Folgt man einer ausführlichen Diskussion des Projekts Marisis im französischen Wissenschaftsblatt "Sciences & Avenir" (Nr. 438, S. 42 - 49, 1983), so haben die Professoren Jacques-Louis Lion (vom College de France) und Andre Rousset, die maßgeblich an der Konzeption von Marisis beteiligt sind, die Idee einer schnellen Pipeline-Architektur "a la Cray" verworfen, da hier schwierige thermische Probleme aufzutreten drohen, denen man sich jenseits des Rheins (im Alleingang) scheinbar doch nicht so recht gewachsen fühlt. Aber man sah einen Ausweg: Marisis wurde als Parallel-Maschine konzipiert, denn "auf dem Feld der parallelen Architekturen haben wir (in Frankreich) keinen großen Rückstand", wie Rousset erläuterte. "Diese Technologie gibt uns eine gute Gelegenheit, große Leistungen zu erzielen."

Aus diesem Konzept resultiert auch der Name: Marisis ist ein Zwitter, bestehend aus den Rechnern Marianne (Multiprocesseur A Reseau d'Interconnexion pour l'Analyse Numerique) und Isis.

Im Konzept der Professoren Lions und Rousset dient Marianne als koordinierender Überwacher einer bestimmten, Zahl von Isis-Maschinen die sich als 64-Bit-Vektorrechner darstellen.

Für den neuen nationalen "Ordinateur" (wie man in Frankreich zu unserem guten deutschen "Computer" sagt) wurden in der Konzeptionsphase die Bauprinzipien "Mimd" und "Simd" gewählt, wobei diese Kürzel für Multi (beziehungsweise Single) Instruction Multiple Data stehen.

Schwieriger ist die Konstruktion des Mimd-Rechners, bei dem ja, wie der Name sagt, die Rechenaufgabe in nicht identische Teile zergliedert wird, die dann simultan, aber voneinander unabhängig mit unterschiedlichen Datenarbeiten.

Folgt man der Darstellung in "Sciences & Avenir", so besteht jede Isis-Maschine aus mehreren Prozessoren und soll als Simd-Rechner etwa 100 MFlops leisten. Diese Isis-Rechner werden nun gruppenweise Marianne unterstellt und im asynchronen (Mimd-)Modus betrieben, was dann letztlich zur angestrebten Leistung von 200 MFlops führen soll.

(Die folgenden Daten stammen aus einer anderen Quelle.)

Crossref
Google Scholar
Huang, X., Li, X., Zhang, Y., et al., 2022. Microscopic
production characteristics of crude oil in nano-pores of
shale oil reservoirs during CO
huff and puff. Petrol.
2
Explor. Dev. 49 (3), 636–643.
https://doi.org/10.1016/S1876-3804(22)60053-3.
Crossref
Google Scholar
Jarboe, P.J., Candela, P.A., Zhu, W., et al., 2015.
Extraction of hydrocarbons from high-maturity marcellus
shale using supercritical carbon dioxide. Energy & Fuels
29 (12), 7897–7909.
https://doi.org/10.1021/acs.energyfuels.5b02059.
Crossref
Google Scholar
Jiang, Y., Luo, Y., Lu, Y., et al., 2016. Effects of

Das Projekt Marisis ist im übrigen flexibel angelegt. Die Zahl der Prozessoren einer Isis-Maschine kann zwischen acht und 64 liegen, und wahlweise können acht oder 16 Isis zur übergeordneten Einheit Marisis gruppiert werden Faktisch sollen in einigen Jahren mehrere Marisis-Rechner produziert werden, zugeschnitten jeweils auf bestimmte Aufgabenschwerpunkte .

Doch ob dann, wenn die ersten Marisis-Rechner einsetzbar sein werden, das ganze Konzept immer noch die Faszination ausstrahlen wird, die heute nicht nur bei den Professoren Lions und Rousset spärbar ist? Schon haben sich im eigenen Lande kritische Stimmen hören lassen, die fürchten, angesichts neuer Projekte amerikanischer (und japanischer) Hersteller dürften 200 MFlops bald nichts Besonderes mehr sein und Marisis technisch obsolet werden, ehe das Programm seinen Lauf beginnt.